Das Problem mit der College-Mentalität
Nach dem enttäuschenden Saisonstart mit zwei Siegen und zwei Pleiten dauerte es nicht lange, ehe die Kritik auch aus internen Kreisen folgte. So sickerte Ende September an die Presse durch, dass einige der älteren Spieler mit Harbaugh unzufrieden sein sollen. Der langjährige College-Coach behandele seine Spieler wie Kinder, unter anderem sei es nicht gestattet, im Flugzeug laut Musik zu hören oder Karten zu spielen. Die interne Chemie war offenbar zerstört.
"Er hat uns Männer behandelt, als wären wir noch College-Kids in Stanford", monierte Randy Moss, der 2012 noch in San Francisco gespielt hatte, Anfang Oktober. Die nach wie vor intern gut vernetzte Niners-Legende Jerry Rice legte Anfang November nach: "Ich habe einige Beschwerden von Spielern gehört, dass er eine College-Mentalität habe, die in der NFL nicht funktioniert. Außerdem weiß niemand, ob er in San Francisco bleiben will. Vielleicht hinterlässt das auch nach und nach seine Spuren im Team."

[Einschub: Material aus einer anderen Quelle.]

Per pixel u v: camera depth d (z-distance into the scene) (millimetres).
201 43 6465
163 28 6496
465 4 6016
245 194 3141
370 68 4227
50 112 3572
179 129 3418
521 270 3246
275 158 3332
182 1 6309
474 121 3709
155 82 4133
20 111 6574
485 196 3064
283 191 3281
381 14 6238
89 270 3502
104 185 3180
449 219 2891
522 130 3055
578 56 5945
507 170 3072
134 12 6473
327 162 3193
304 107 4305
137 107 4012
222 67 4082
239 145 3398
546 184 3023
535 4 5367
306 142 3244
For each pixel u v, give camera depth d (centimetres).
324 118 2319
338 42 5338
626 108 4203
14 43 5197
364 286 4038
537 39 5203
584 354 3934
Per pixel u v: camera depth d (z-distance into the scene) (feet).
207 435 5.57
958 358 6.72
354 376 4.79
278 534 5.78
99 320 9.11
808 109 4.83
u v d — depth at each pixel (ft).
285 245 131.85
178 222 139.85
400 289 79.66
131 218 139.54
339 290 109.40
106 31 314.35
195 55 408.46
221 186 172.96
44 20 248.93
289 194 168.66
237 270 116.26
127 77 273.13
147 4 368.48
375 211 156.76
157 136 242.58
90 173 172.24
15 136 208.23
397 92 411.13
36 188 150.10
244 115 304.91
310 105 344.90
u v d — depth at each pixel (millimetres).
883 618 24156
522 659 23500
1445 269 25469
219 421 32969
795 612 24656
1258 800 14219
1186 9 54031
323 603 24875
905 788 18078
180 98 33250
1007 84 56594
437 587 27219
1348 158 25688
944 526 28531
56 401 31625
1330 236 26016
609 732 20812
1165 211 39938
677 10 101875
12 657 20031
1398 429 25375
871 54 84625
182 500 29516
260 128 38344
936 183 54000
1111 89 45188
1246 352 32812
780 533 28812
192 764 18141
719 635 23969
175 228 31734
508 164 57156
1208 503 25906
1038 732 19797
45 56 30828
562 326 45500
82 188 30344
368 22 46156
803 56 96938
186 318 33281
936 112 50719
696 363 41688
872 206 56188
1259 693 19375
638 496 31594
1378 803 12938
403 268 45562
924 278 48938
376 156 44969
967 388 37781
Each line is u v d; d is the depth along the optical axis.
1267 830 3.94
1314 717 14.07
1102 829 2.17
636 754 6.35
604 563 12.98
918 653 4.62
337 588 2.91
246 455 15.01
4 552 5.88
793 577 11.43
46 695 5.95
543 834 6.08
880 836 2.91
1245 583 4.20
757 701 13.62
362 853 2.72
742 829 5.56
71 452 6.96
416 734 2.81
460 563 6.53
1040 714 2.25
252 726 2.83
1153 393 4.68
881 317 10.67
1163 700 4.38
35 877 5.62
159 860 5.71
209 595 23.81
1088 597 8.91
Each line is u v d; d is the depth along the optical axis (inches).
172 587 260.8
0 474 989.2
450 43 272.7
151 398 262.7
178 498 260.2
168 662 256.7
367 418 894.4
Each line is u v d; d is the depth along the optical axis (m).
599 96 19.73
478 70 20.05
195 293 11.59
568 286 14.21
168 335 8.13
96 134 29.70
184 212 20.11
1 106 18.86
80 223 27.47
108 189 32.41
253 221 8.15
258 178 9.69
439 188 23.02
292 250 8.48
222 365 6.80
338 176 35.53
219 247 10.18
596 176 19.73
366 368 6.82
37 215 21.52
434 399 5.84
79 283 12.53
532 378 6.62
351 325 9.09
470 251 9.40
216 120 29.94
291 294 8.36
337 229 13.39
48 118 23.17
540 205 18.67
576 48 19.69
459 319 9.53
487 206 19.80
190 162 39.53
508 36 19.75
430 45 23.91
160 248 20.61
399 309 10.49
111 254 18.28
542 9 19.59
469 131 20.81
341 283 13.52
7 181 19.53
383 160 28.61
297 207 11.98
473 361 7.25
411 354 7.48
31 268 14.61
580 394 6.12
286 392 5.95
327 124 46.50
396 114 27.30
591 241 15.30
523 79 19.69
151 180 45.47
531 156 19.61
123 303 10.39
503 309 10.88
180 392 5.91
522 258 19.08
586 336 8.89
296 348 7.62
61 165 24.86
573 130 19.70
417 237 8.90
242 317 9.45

Zunehmend wurde Harbaugs "College-Mentalität", die in den erfolgreichen Jahren zuvor öffentlich noch als Nähe zu den Spielern und positive Energie ausgelegt wurde, als ein wachsendes Problem angesehen. Er hatte sich, so schien es, mit seiner Art am Team schlicht abgenutzt und die Mentalität wirkte auf dem Profi-Level nicht funktional, wenn nicht gleichzeitig auch die Ergebnisse stimmen.
Da diese Stimmen von ehemaligen Spielern kamen sorgten die Berichte für ein enormes mediales Echo. Ex-49er Trent Dilfer berichtete weiter, dass die Atmosphäre im Team fast giftig sei und auch Hall-of-Fame-Cornerback Deion Sanders stimmte zu und berichtete unter Berufung auf eine interne, ranghohe Quelle: "Die Spieler wollen Harbaugh loswerden. Sie sind nicht auf einer Wellenlänge."